# Instructions for the task
In the passage on the NTSB's safety list, what must all newly manufactured helicopters be equipped with under the FAA Reauthorization Act of 2018?

BEGIN Given passage

Each year the NTSB releases its “Most Wanted List” of Safety Improvements. This year there is a real focus on charter operators (also known as Part 135 operators). A charter operator normally rents out the entire aircraft whereas a commercial operator sells a seat to a passenger. As a passenger on a charter aircraft you can fly to smaller airports, without TSA and you don’t have to worry about being bumped. But the safety rules are markedly different for these different carriers.

Currently, the Federal Aviation Administration (FAA) does not require Federal Aviation Regulations part 135 operations to meet the same safety requirements as commercial airlines. These operations include air tour, air medical service, air taxi, charters and on-demand flights.

So the Board is urging aircraft operators and organizations to voluntarily take charge of improving day-to-day operations, rather than waiting for regulations or accidents to force action.

While it is mandatory for part 135 helicopter operators to have controlled flight into terrain (CFIT)-avoidance training in place, it is not required for other 135 operators. The Board suggests programs like safety managements systems (SMS) and flight data monitoring (FDM) should be implemented by these organizations to improve safety and avoid accidents.

A lot of folks believe that there are “black boxes” on every aircraft. Such flight data recording devices are only required to be affixed to commercial aircraft, not charters. These are reasonable and inexpensive safety measures that can and should be taken.

The NTSB is also focusing on improving occupant safety. The NTSB states that numerous aviation related deaths and injuries have been caused by “inadequate evacuation procedures and crashworthiness.”

Last year, the NTSB’s recommendations regarding crash resistant fuel systems (CRFS) were addressed by the FAA Reauthorization Act of 2018. This called for all newly manufactured helicopters to be equipped with CRFS. This change was brought about after horrific helicopter crashes in which passengers and pilots survived the crash but died from burn injuries or suffered severe burns.

END Given passage
BEGIN Data shown

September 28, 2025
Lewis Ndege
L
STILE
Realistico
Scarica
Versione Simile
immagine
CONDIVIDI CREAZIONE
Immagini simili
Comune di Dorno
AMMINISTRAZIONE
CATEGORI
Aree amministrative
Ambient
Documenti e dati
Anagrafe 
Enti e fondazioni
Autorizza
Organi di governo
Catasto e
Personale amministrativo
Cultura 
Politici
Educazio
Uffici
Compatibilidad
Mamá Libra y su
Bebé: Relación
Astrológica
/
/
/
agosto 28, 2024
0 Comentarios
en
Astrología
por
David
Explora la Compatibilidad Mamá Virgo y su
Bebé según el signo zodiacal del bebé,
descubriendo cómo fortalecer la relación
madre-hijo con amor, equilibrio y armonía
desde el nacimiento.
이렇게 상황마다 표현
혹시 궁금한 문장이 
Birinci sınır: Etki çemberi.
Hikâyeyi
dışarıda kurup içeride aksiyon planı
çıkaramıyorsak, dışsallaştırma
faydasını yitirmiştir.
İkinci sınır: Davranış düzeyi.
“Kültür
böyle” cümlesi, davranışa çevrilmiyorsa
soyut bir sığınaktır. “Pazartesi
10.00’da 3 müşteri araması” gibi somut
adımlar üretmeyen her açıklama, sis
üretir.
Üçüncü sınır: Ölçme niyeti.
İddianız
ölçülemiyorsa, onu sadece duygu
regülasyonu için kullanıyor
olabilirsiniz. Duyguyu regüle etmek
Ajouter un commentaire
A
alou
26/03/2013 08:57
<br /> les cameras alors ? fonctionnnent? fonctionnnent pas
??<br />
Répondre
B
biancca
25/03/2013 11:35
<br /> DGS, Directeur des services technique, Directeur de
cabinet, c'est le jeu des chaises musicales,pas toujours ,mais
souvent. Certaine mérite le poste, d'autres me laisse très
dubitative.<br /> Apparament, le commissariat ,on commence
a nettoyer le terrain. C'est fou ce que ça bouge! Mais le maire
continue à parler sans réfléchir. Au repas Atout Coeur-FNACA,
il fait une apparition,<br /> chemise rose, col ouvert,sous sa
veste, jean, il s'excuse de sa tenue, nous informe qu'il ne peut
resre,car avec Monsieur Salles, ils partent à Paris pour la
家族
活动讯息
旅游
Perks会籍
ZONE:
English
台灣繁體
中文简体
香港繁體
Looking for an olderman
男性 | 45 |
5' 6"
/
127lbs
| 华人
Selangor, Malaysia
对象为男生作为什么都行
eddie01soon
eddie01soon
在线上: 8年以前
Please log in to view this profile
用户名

END Data shown
BEGIN Data shown

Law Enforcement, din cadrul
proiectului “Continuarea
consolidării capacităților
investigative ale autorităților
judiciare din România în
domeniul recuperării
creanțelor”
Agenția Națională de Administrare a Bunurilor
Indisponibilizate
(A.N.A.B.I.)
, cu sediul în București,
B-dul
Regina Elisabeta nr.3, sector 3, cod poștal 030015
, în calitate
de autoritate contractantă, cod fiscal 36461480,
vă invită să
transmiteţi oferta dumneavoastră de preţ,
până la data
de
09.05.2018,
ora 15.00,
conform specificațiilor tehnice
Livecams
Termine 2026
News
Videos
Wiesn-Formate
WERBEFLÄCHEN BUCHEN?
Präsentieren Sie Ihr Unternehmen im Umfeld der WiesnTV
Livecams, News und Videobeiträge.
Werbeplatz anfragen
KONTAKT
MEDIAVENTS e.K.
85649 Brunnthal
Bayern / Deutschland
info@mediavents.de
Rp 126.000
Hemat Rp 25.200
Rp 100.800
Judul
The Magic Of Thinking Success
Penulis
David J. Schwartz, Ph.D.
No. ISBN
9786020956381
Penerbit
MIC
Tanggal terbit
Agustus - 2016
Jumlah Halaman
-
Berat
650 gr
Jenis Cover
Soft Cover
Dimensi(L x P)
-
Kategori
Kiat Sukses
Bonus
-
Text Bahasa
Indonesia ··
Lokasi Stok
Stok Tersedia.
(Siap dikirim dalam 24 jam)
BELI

END Data shown
BEGIN Data shown

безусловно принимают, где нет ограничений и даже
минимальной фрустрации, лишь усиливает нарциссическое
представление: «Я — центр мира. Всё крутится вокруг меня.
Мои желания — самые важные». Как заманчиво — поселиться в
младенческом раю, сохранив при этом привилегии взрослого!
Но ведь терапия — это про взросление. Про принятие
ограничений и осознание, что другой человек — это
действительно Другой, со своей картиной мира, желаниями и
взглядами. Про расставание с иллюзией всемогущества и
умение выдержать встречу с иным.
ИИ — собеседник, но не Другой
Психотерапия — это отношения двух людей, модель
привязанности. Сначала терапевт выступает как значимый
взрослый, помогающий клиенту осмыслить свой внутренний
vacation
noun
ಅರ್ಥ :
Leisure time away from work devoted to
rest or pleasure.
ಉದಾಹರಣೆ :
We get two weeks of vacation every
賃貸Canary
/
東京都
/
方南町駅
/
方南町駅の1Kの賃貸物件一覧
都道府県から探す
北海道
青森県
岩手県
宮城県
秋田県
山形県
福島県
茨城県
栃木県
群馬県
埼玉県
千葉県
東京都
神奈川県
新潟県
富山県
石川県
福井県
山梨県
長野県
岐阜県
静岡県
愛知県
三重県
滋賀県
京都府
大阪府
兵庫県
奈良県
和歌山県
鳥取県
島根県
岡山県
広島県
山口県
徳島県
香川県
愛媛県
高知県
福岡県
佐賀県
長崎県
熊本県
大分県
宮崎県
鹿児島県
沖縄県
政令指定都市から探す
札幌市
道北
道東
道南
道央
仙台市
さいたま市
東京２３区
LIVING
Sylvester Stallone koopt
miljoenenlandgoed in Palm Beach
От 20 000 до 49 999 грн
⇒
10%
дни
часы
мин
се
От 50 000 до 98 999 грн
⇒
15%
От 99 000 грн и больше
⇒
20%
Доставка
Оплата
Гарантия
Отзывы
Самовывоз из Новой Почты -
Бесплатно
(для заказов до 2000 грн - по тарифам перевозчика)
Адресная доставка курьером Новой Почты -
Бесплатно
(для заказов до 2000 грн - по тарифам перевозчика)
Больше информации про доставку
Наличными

END Data shown

# Problem solution
Crash resistant fuel systems (CRFS).